Difficile d'exprimer ma surprise à la découverte de la fin du bal de Sceaux, une histoire d'amour qui avorte à peine commencée, par la sottise de la jeune femme Emilie de Fontenay.
(d'un autre côté des histoires d'amour avortées avant d'avoir commencé, par la faute d'une jeune femme, j'ai vu en vrai, donc pourquoi pas en livre ?)
Pour la vendetta l'effet de surprise, bien qu'émoussé, joua encore, une fin aussi sombre m'apparaissant complètement immorale (littérairement immorale ?)

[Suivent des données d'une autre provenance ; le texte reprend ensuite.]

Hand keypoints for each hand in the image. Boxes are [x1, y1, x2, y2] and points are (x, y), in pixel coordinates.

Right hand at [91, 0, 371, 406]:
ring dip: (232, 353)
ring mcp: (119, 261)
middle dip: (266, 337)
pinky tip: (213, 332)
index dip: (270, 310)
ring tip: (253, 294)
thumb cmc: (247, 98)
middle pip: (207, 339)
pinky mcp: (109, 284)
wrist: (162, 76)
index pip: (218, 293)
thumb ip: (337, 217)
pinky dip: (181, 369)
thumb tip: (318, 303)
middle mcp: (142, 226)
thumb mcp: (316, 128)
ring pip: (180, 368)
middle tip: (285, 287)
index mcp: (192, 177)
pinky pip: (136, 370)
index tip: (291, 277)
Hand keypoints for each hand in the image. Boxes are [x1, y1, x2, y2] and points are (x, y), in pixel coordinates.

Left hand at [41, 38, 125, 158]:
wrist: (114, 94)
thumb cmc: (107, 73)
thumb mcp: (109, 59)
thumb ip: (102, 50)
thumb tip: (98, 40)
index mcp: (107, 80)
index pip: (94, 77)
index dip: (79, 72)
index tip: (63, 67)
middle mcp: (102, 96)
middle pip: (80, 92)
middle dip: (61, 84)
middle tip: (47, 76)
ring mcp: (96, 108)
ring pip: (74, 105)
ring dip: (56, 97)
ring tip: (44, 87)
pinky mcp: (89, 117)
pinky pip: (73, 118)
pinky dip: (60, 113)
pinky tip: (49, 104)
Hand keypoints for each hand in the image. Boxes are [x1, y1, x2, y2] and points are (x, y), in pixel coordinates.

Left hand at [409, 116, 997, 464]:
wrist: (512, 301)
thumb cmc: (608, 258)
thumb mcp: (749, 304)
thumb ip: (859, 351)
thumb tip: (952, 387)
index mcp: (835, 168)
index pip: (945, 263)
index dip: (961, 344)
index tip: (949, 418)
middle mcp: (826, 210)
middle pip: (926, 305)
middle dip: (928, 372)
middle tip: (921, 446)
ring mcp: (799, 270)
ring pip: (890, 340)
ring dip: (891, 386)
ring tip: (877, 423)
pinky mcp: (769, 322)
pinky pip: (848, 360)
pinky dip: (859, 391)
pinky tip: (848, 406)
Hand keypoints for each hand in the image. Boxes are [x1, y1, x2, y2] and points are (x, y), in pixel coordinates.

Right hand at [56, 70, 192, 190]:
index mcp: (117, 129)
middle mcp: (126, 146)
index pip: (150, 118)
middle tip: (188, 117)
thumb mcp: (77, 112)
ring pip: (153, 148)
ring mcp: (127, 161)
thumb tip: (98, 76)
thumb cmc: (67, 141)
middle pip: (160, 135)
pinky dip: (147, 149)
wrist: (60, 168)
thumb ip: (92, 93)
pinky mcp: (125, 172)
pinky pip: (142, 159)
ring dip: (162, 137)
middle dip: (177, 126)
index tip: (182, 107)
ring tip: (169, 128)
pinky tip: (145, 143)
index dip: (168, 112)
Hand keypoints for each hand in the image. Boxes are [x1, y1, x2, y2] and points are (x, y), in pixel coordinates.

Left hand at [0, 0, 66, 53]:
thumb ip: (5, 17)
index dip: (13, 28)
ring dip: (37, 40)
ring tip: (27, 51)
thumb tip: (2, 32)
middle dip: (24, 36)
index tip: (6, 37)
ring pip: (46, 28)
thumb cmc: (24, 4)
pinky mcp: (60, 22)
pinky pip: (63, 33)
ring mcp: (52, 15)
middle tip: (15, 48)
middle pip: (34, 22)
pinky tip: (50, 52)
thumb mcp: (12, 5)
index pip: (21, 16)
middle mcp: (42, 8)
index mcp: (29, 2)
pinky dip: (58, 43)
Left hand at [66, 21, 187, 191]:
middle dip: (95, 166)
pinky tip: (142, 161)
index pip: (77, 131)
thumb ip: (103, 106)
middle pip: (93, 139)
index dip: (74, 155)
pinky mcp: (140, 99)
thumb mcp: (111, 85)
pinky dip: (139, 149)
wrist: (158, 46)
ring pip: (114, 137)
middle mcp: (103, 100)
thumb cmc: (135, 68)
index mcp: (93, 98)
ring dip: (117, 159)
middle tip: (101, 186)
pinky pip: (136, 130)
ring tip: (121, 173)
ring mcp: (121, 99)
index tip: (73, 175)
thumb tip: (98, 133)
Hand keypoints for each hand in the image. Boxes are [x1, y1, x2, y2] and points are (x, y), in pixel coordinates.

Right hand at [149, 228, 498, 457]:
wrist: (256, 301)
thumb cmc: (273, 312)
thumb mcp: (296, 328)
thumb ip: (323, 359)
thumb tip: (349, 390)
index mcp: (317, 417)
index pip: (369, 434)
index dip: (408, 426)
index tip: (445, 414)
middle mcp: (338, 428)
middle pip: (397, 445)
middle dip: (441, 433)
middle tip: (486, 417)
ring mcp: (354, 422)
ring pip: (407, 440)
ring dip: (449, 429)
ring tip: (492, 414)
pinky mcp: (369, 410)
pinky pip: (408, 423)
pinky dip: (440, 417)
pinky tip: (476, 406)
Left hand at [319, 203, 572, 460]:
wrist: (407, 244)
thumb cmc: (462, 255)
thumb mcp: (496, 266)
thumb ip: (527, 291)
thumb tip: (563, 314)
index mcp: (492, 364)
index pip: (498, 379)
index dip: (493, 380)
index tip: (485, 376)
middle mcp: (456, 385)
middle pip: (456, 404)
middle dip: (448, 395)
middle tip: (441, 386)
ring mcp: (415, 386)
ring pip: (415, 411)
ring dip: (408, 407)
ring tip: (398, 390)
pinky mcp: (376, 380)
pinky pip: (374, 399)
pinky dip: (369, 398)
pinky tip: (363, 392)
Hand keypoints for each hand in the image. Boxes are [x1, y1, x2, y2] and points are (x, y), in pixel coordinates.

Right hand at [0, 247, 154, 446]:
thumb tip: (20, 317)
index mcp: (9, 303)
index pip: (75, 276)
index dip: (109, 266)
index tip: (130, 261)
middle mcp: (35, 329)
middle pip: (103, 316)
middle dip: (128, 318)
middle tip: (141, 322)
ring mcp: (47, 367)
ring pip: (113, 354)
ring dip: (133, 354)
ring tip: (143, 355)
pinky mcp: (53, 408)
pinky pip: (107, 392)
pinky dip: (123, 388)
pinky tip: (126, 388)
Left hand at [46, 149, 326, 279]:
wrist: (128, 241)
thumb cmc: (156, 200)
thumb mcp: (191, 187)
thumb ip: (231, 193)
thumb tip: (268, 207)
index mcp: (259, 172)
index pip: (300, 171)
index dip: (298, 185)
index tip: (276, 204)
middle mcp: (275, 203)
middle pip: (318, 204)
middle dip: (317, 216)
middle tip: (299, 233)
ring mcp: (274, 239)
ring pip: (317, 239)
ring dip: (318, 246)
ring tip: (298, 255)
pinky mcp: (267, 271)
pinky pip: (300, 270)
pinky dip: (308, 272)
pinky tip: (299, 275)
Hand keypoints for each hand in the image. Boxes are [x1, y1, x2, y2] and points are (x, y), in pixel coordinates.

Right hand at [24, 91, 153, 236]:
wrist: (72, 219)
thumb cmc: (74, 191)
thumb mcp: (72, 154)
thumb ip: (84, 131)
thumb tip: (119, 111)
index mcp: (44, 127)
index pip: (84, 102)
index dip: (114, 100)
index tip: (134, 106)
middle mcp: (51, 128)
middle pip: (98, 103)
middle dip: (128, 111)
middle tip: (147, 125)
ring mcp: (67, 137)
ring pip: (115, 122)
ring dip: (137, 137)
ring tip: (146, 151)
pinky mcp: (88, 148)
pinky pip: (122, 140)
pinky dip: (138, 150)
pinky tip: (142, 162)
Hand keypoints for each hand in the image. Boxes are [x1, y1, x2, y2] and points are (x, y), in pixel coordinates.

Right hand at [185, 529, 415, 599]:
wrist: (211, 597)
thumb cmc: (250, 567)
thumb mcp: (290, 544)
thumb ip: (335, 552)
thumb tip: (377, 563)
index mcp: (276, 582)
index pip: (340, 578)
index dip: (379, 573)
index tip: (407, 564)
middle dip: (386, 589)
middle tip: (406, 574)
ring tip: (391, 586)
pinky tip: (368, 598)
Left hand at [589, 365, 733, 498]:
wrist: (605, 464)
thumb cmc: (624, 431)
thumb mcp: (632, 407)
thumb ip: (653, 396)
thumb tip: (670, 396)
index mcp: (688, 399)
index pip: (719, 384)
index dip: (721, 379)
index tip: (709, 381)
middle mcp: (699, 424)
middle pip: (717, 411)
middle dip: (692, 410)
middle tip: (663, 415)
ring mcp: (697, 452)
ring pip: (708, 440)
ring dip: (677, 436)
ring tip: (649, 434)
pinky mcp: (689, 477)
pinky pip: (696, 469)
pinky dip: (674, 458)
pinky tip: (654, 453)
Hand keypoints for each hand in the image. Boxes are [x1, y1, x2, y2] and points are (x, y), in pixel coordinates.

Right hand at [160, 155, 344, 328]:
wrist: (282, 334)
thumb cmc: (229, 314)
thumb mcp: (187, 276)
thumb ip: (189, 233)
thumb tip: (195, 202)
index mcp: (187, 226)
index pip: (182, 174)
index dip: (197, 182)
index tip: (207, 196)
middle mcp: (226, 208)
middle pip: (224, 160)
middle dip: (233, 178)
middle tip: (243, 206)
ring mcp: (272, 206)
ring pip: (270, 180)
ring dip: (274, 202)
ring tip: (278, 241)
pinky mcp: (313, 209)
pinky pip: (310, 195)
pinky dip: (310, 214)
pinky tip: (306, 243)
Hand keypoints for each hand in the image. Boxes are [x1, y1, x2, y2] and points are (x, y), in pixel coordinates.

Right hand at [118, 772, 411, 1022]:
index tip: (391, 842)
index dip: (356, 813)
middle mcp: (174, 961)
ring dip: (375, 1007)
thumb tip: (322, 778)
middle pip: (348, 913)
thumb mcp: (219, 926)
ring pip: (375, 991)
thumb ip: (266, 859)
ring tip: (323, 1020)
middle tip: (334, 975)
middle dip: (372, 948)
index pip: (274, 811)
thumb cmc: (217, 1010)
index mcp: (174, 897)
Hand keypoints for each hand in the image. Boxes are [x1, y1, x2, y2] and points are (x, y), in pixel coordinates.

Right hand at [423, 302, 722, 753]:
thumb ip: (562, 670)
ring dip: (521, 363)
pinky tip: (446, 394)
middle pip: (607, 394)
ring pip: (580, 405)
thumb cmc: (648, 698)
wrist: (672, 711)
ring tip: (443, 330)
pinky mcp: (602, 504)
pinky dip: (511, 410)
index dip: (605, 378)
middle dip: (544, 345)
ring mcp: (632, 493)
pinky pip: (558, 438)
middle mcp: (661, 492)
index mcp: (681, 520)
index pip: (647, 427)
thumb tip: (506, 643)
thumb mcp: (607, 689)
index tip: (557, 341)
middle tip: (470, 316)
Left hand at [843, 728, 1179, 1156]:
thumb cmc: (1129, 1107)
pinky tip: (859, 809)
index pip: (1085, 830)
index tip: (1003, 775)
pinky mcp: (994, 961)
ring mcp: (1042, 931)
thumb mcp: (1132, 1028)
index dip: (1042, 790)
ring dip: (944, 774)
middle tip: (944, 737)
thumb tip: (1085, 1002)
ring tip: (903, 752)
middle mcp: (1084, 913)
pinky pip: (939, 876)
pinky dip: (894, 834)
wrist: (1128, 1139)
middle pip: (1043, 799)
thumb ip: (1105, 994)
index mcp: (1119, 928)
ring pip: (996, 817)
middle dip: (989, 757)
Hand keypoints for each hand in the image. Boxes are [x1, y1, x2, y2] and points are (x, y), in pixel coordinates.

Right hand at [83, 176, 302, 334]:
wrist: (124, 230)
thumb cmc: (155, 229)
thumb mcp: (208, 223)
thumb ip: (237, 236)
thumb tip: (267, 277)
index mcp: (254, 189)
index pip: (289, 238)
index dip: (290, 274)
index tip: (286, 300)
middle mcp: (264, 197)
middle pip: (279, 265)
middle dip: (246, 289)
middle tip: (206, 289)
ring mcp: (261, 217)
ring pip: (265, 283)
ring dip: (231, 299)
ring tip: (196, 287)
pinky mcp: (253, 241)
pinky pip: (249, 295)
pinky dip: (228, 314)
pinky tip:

Pourquoi un conte qui finit mal serait-il plus immoral qu'un qui finit bien ? C'est surement que pour commencer les histoires réelles ont toujours le mauvais gout d'être désespérantes. Alors pas envie de les retrouver en livres. Si la vie est dégueulasse, autant que les rêves soient heureux.
Balzac a écrit la vendetta avant le classique du genre, Colomba, mais après ou en même temps que le Matéo Falcone du même Mérimée qui mit la Corse au gout du jour littéraire.

3 commentaires:
Tiens, je ne connais pas ces deux nouvelles...
Je les note et ça fera peut-être pour moi un bon moyen de ré-attaquer du Balzac !
bonjour virginie, bienvenue ici.
(et l'avantage des nouvelles c'est qu'on ré-attaque du Balzac par qqchose de pas trop long à lire.)
J'avais beaucoup aimé ces nouvelles malgré leur déroulement parfois inattendu.